The exception is principles every Score must honor (which may
force a required method) — but only after the principle has
been validated in practice via the companion-first iteration.
### CLI
8. **CLI: hybrid, staged.** Today (B): first-party tools ship as
separate `harmony-*` binaries built on the existing
`harmony_cli` crate. Improve that surface. Tomorrow (C): a
top-level `harmony` binary discovers `harmony-*` plugin
binaries on `$PATH` (`kubectl`-style) so a third-party
`MyAppScore` author gets `harmony deploy my-app` for free. The
plugin protocol is **not** in scope for any current PR; it's
a dedicated future effort.
### Error handling
9. **thiserror almost everywhere; anyhow only at binary glue.**
Library code, public crate boundaries, anything callers might
want to match on — typed errors via `thiserror`. `anyhow` is
reserved for `main.rs`-level glue where the error is just
printed. This was the second drift this PR uncovered.
## Out of scope (deferred, not rejected)
- **Score derive macro / deployment DSL.** Strategic intent from
day one; the framework's value-add concentrates here. Separate
design effort.
- **Score registry** (Crichton-style:
<https://willcrichton.net/rust-api-type-patterns/registries.html>).
Real itch — examples and Scores are hard to discover today.
Research + ADR first.
- **Inventory as capability-defined physical assets.** Inventory
is massively under-engineered today; the original idea is to
represent physical infrastructure (building → cable → switch
port → MAC) but most use cases ignore it. Decomposing inventory
into a capability set is a deep redesign.
- **Plug-in CLI discovery layer (C above).** Roadmap item;
explicitly named as the fix for the "too many disconnected
CLIs" cohesion problem.
- **`Application features` ↔ `capabilities` relationship.**
In-progress concept the project lead is personally unsure
about.

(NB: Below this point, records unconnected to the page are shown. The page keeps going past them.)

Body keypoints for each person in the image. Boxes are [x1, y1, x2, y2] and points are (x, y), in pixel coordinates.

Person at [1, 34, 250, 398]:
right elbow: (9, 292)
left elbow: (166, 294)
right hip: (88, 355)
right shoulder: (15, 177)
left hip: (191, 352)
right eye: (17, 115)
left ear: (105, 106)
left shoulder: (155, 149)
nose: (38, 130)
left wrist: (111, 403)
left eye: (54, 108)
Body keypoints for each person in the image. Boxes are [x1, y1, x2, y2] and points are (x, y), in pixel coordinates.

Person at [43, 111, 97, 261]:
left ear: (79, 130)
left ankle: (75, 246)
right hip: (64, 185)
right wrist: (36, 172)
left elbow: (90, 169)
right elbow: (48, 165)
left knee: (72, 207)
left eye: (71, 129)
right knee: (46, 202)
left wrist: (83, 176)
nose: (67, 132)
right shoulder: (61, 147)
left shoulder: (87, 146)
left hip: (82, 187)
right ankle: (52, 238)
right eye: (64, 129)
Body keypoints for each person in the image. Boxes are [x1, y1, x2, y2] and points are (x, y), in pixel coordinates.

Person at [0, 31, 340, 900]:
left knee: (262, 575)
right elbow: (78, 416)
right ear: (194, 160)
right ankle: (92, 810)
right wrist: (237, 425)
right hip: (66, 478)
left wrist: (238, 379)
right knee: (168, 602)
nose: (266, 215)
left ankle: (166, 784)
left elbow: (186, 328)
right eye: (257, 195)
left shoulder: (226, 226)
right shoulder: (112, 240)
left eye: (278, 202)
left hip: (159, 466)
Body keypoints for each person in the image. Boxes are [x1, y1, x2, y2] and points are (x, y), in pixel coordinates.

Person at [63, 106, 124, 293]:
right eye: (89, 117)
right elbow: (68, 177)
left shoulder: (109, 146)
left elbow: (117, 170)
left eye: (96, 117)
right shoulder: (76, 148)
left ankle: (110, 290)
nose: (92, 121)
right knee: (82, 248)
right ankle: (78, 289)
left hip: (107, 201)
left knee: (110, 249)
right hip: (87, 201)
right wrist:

Don't try to resolve in this ADR.
- **Concrete smoke-test contract shape.** See principle 4 —
principle locked, implementation deferred. Today's e2e test
suite plays the role of the smoke test until the trait/struct
shape is decided.
## Consequences
- The current `harmony-fleet-e2e/src/stack.rs` (introduced in this
PR) is **wrong** and gets rewritten as a Score composer with no
inline k8s manifests.
- `harmony::modules::fleet::operator::*` and any other fleet-deploy
modules in `harmony` core move into `fleet/harmony-fleet-deploy`.
Callers (`examples/fleet_e2e_demo`, the operator binary itself)
get updated paths.
- New Scores (`FleetAgentScore`, `FleetNatsScore`) land in
`fleet/harmony-fleet-deploy`. The agent crate gains nothing —
it stays a lean runtime binary.
- The deploy crate gets its own `main.rs` driven by `harmony_cli`,
exposing one subcommand per component plus an `all` composite.
- Future work (smoke-test contract, Score derive macro, registry,
CLI discovery) gets dedicated ADRs/PRs and does **not** sneak
into unrelated work.
## References
- `CLAUDE.md` — Score-Topology-Interpret pattern, capability
design rules.
- `docs/adr/002-hexagonal-architecture.md` — domain/adapter split
this builds on.
- `docs/adr/005-rust-dsl-over-yaml.md` — the original "no
YAML-mud-pit" call.
- `harmony_agent/deploy` — existing `*-deploy` crate pattern.
- `fleet/PLAN_requests_over_nats.md` — the working plan for the
request/reply work this ADR landed during.